Businesspeople in India are doing well, he adds, “but as in any country, people get cocky with success. The previous government called for early elections-taking a gamble that they could increase their number of votes in Parliament. But lo and behold-they lost! In hindsight, it's easier to see that while the cities and the elites have been doing well, the rural majority has not been doing fine. There was a perception in rural India that they had been left out of the economic boom.”

Manju Nichani, president of KC College in Bombay and a visiting professor at Union this spring, adds, “Seventy-four percent of the population is rural-the forgotten people, the people without computers. And they voted en masse. It came as a shock that the ruling party lost, but this only shows that India
is truly democratic. Even more shocking was Sonia Gandhi's stepping aside and offering the job to Manmohan Singh, the first non-Hindu prime minister. He is a wonderful man, an economist and a Sikh, who has been responsible for India's new economic policy-he will do very well for us. There was a lot of resistance to Sonia, as a foreigner (born in Italy and a Christian), not as a woman. After Sonia declined the prime
ministership, she rose higher in people's estimation.”

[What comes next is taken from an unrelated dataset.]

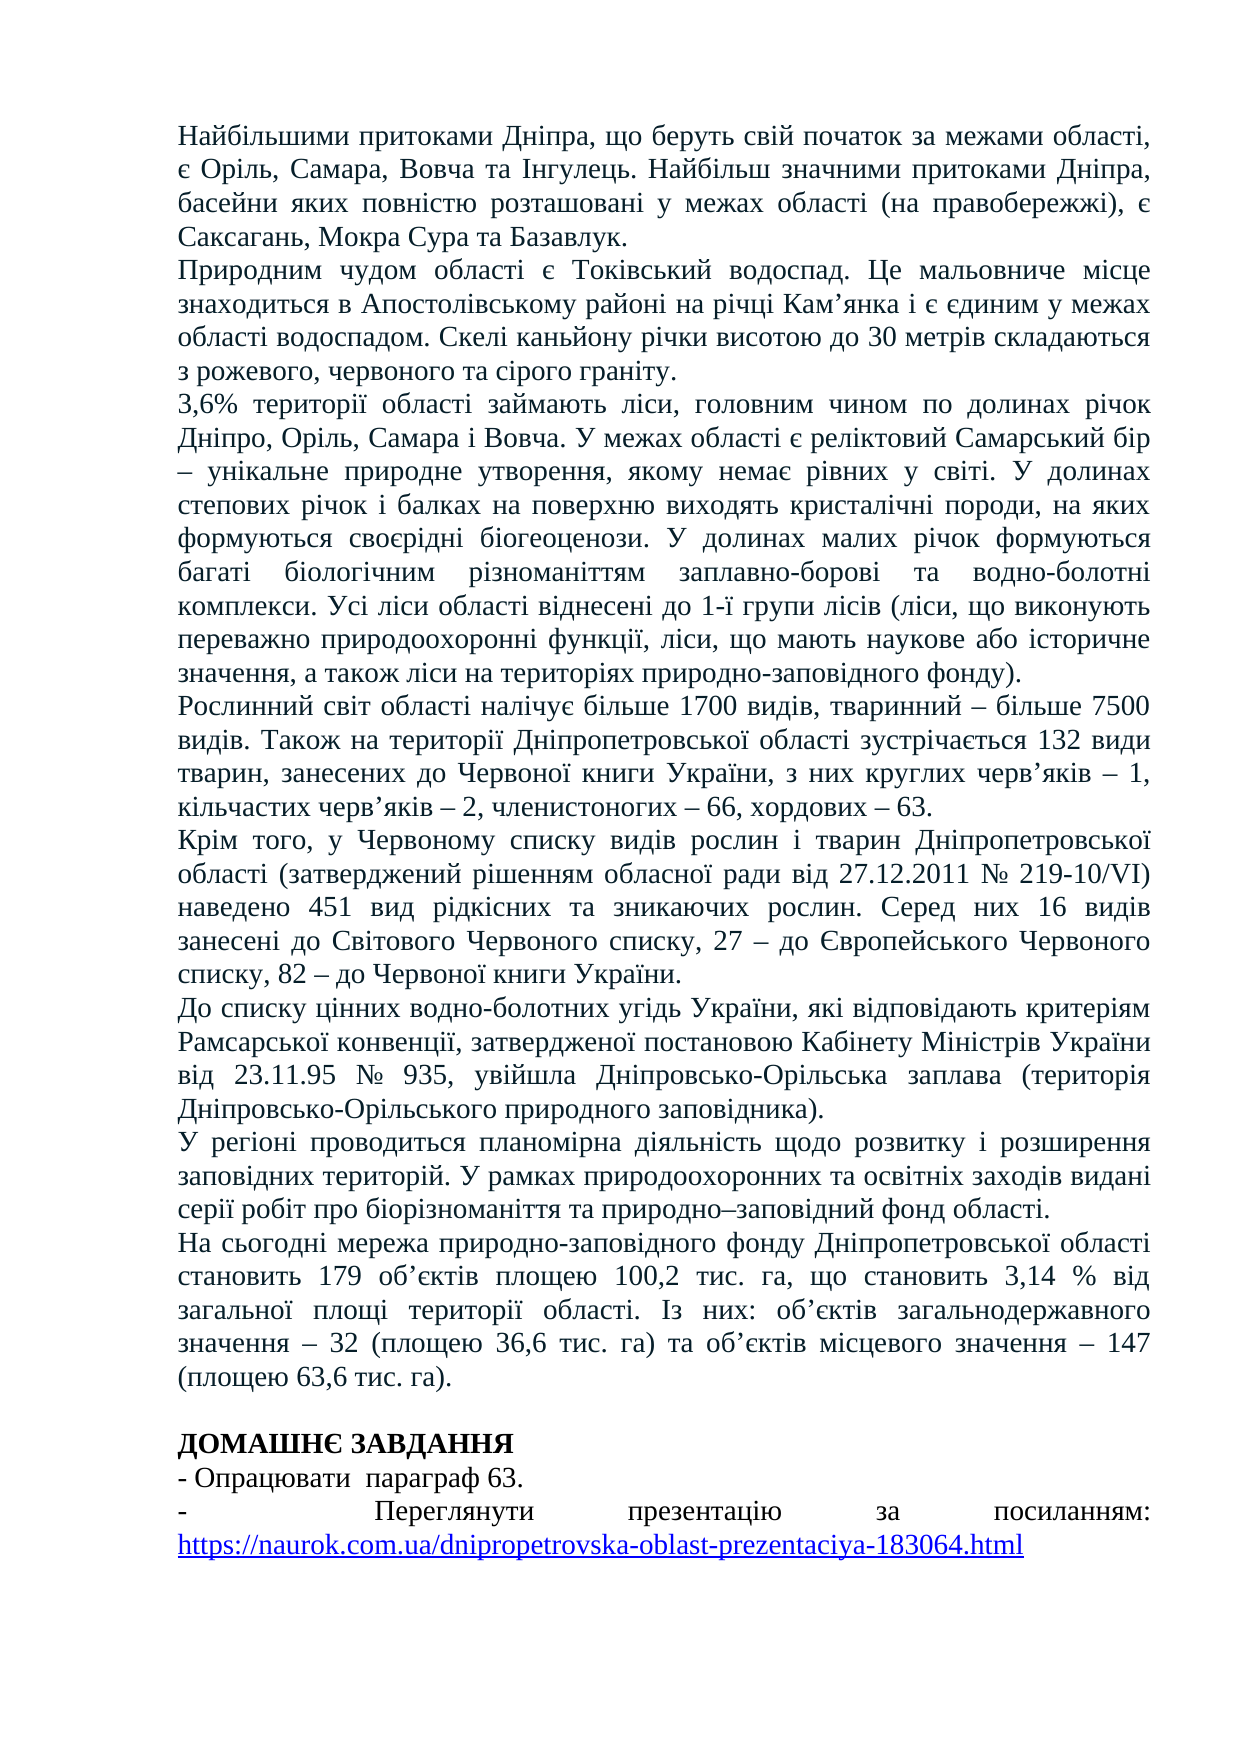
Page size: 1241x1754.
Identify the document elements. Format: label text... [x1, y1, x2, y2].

Of the future, Motahar offers, “My guess is, reforms will continue
-maybe some reallocation toward social safety nets, toward rural areas. But Indian politics is complicated and, arguably,
by some criteria it is much more democratic than American politics. The band of public discourse is wider (in both directions) and therefore more vibrant. Dissent is allowed and even encouraged, within the law, of course. In the U.S., there aren't a significant number of radical critics within the mainstream.
In India, in mainstream newspapers, people present genuine critiques of whatever party is in power. More rough and tumble in political discourse. More bluntness.”